Please repeat the lines between the one containing "Our computational analysis" and the one containing "- Distribution of", inclusive, word for word.

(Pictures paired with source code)
• • •

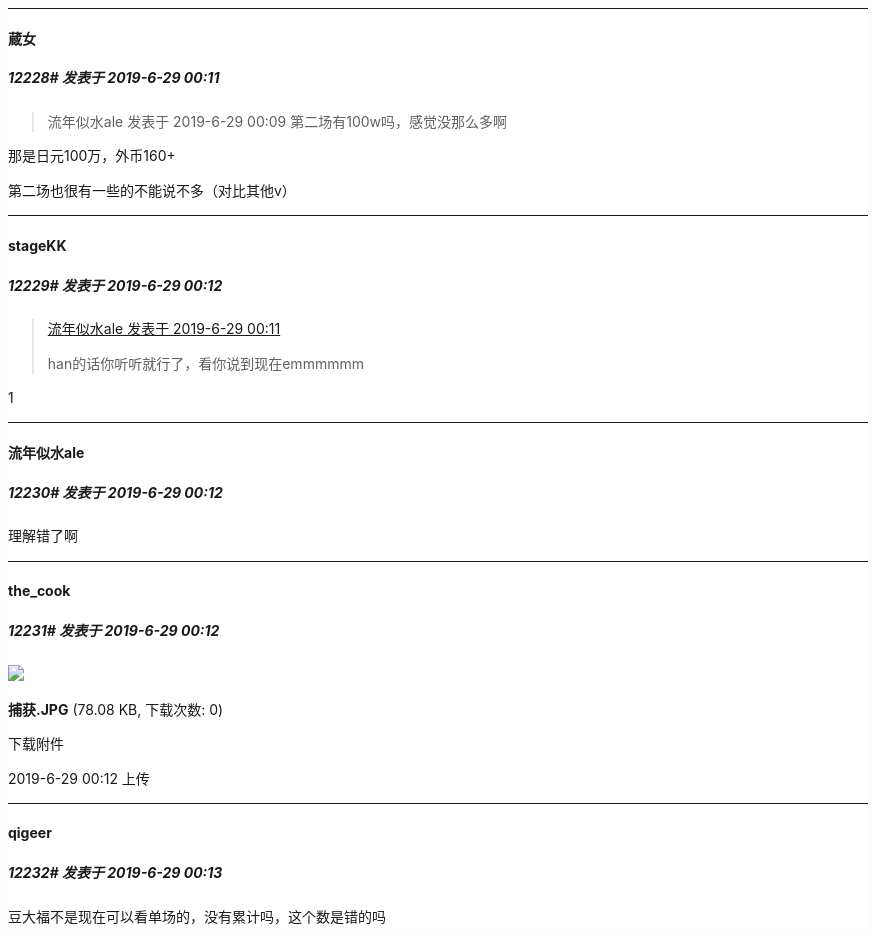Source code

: -----

####  蔵女  
##### 12228#       发表于 2019-6-29 00:11


<blockquote>流年似水ale 发表于 2019-6-29 00:09
第二场有100w吗，感觉没那么多啊</blockquote>
那是日元100万，外币160+

第二场也很有一些的不能说不多（对比其他v）


-----

####  stageKK  
##### 12229#       发表于 2019-6-29 00:12


<blockquote><a href="httphttps://bbs.saraba1st.com/2b/forum.php?mod=redirect&amp;goto=findpost&amp;pid=44317415&amp;ptid=1839962" target="_blank">流年似水ale 发表于 2019-6-29 00:11</a>

han的话你听听就行了，看你说到现在emmmmmm</blockquote>
1


-----

####  流年似水ale  
##### 12230#       发表于 2019-6-29 00:12


理解错了啊


-----

####  the_cook  
##### 12231#       发表于 2019-6-29 00:12


<img src="https://img.saraba1st.com/forum/201906/29/001214rp3b93j2apb2jt7v.jpg" referrerpolicy="no-referrer">


<strong>捕获.JPG</strong> (78.08 KB, 下载次数: 0)

下载附件

2019-6-29 00:12 上传


-----

####  qigeer  
##### 12232#       发表于 2019-6-29 00:13


豆大福不是现在可以看单场的，没有累计吗，这个数是错的吗
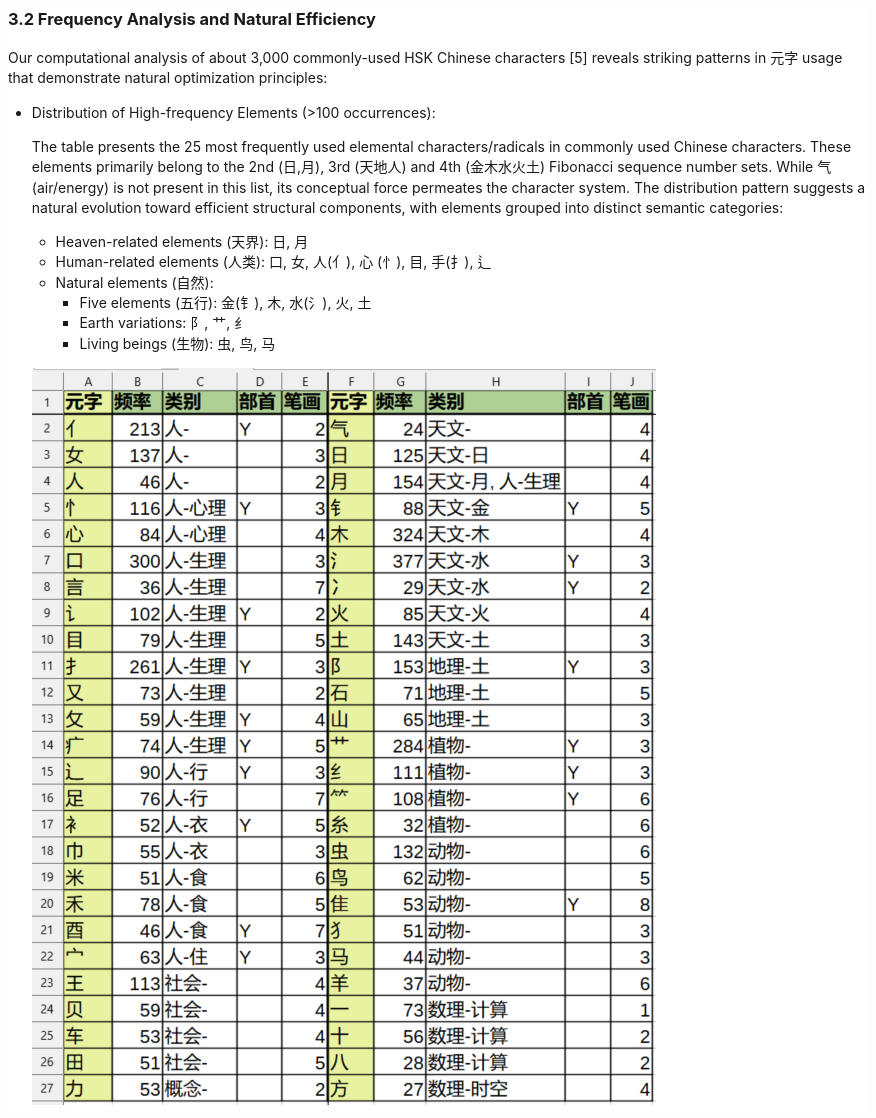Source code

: ### 3.2 Frequency Analysis and Natural Efficiency

Our computational analysis of about 3,000 commonly-used HSK Chinese characters [5] reveals striking patterns in 元字 usage that demonstrate natural optimization principles:

- Distribution of High-frequency Elements (>100 occurrences): 
   
  The table presents the 25 most frequently used elemental characters/radicals in commonly used Chinese characters. These elements primarily belong to the 2nd (日,月), 3rd (天地人) and 4th (金木水火土) Fibonacci sequence number sets. While 气 (air/energy) is not present in this list, its conceptual force permeates the character system. The distribution pattern suggests a natural evolution toward efficient structural components, with elements grouped into distinct semantic categories:

  - Heaven-related elements (天界): 
      日, 月
  - Human-related elements (人类): 
      口, 女, 人(亻), 心 (忄), 目, 手(扌), 辶
  - Natural elements (自然):
      - Five elements (五行): 
      金(钅), 木, 水(氵), 火, 土
      - Earth variations: 
      阝, 艹, 纟
      - Living beings (生物): 
      虫, 鸟, 马

   ![top-25-elemental-character-set](./images/top-elemental-zi-CHN.png)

• • •

* EXPECTED ANSWER *
Our computational analysis of about 3,000 commonly-used HSK Chinese characters [5] reveals striking patterns in 元字 usage that demonstrate natural optimization principles:

- Distribution of High-frequency Elements (>100 occurrences): 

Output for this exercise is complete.